У него на руке было ее лицо и их инициалы, въевшиеся глубоко в его плоть, так что она будет постоянной и неизменной его частью. Не смотря на то, что он явно справился со своим заиканием, оно по-прежнему проскальзывает у него, когда он подавлен или взволнован. Ему на язык все еще попадались запрещенные имена, такие как Рут и Каттер, и он по-прежнему глубоко дышал, как только она говорила ему об этом. Когда она меняла ему повязки, он искал глазами ее глаза, желая обрести покой и истину, так же, как раньше, когда он был только Холденом.

***

— …Однако надежда еще оставалась! Темный рыцарь примчался на своем иссиня-черном скакуне…

— Скакуне?

— Коне, — нетерпеливо пояснила она, теряя нить рассказа каждый раз, когда он ее перебивал. Сегодня Холден ее раздражал. Вчера утром он напросился на предназначенную ей выволочку, хотя не должен был этого делать. Она и так уже получила от Хозяина по лицу, а он обычно не бил ее больше четырех или пяти раз. Когда вмешался Холден, Хозяин так обезумел, что отстегал его ремнем по спине пятнадцать или двадцать раз. Кажется, Холден так и не понял — если она его потеряет, ее жизнь кончена. Он должен прекратить с ним спорить.
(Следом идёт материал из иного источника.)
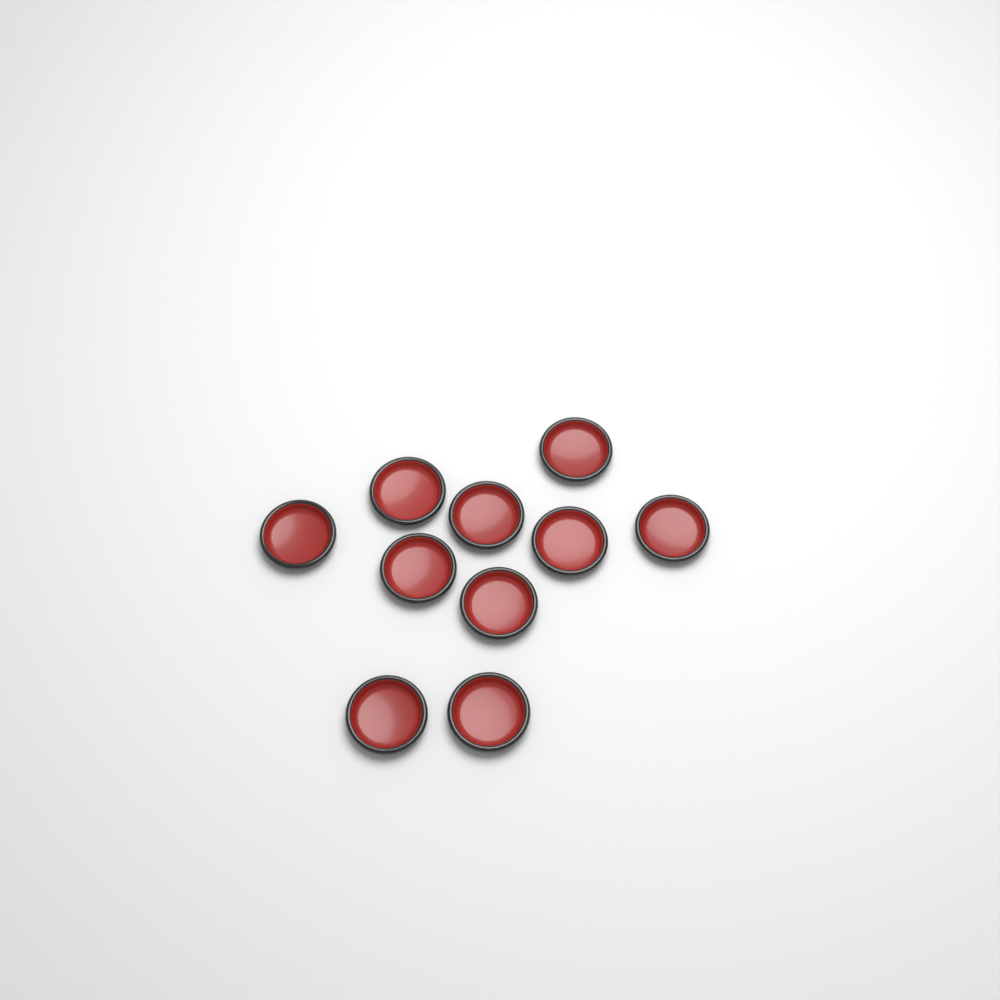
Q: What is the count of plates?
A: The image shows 10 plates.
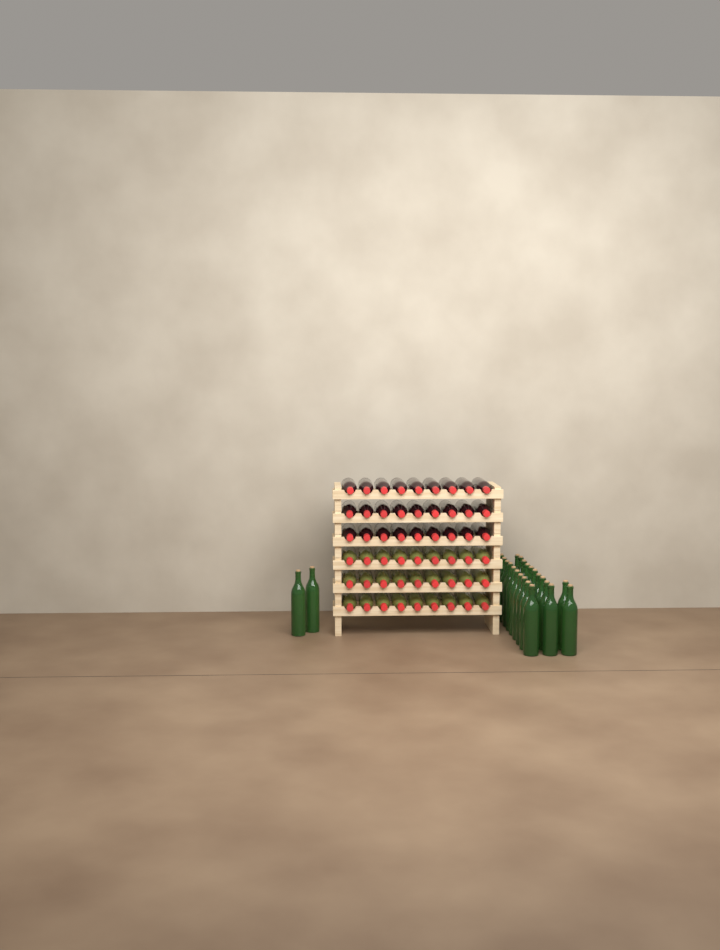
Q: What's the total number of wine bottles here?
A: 78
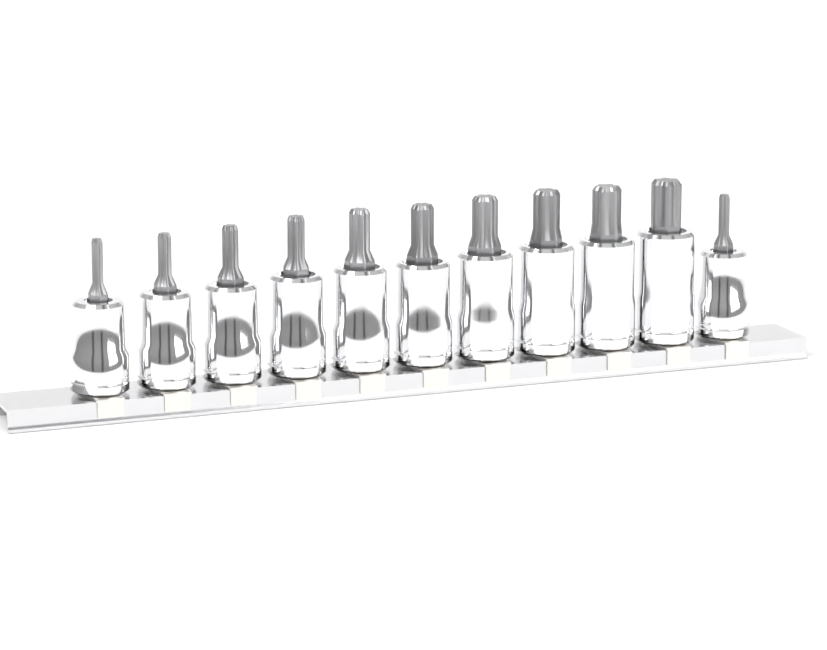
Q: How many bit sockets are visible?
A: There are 11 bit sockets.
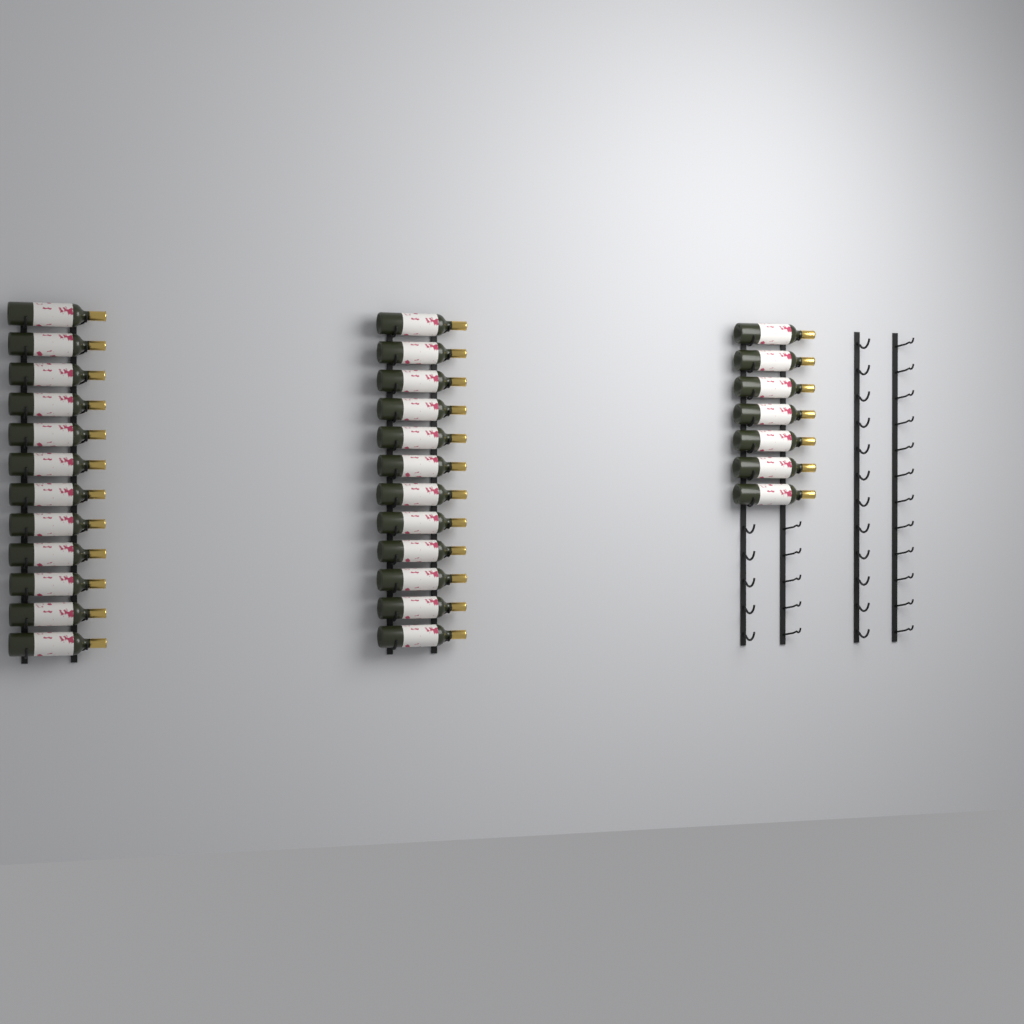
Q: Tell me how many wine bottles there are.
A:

— …И он стал сражаться со страшной ведьмой своим мечом, выкованным в раскаленных ущельях…

— Что значит в-выкованный?

— Сделанный. Изготовленный.

— Да, точно. П-продолжай.

— …В раскаленных ущельях преисподней. Одним молниеносным ударом он отрубил ей голову, и она покатилась через всю комнату к ногам принцессы.

— С открытыми глазами?

— Когда кто-то умирает, глаза всегда открыты, — ответила она и вздрогнула, вспоминая, сколько раз она думала, что Джоллин мертва, когда та лежала, едва дыша, не мигая, уставившись перед собой.

— Г-г-гадость, — заключил он. — И что потом?

— Потом ничего, — сказала она, разворачиваясь к нему спиной на койке. — Ты так часто меня перебиваешь, что я уже не помню, на чем остановилась.

— Р-рыцарь с-спас принцессу? — раздался у нее за спиной голос Холдена.

— Конечно. Это не было бы сказкой, если бы ее навсегда заперли в хижине ведьмы.

— Ну, тогда, м-можешь просто ее закончить? — взмолился он, неуверенно положив руку ей на спину. — Чтобы я представил все это у себя в голове? Я обещаю, что не б-буду больше перебивать.

Гризельда поджала губы, глядя прямо перед собой в темноту подвала. Не смотря на то, что отсюда ей было не видно, она знала, что напротив койки, где они лежали, находился верстак. В нем хранились молотки и пилы, и порой ей в голову приходила жуткая мысль, что когда Хозяин спустится вниз с их завтраком или ужином, она треснет одним из этих молотков ему по голове. Только вот, если она его не убьет, он убьет их.

Она перевернулась на спину, сложив руки на груди и уставившись в потолок. Холден слегка подвинулся, и она почувствовала на себе его взгляд. Он так нуждался в покое и утешении, которые давали ему ее глупые сказки. И она тоже в нем нуждалась. Без него ей не о ком было бы заботиться, некого любить, не с кем проводить долгие, мрачные, унылые часы.

— Хорошо, — она сделала глубокий вдох, и этого движения было вполне достаточно, чтобы она коснулась его своим боком, от чего у нее затрепетало в животе. — Холден?

— Что?

— Не возражай ему, — она почувствовала, как на глаза навернулись слезы.

Боль несет страдания. Страх несет страдания. Боль и страх она вынесет. А мысль о потере Холдена была невыносима.

— Пожалуйста. Просто… пусть иногда достается и мне…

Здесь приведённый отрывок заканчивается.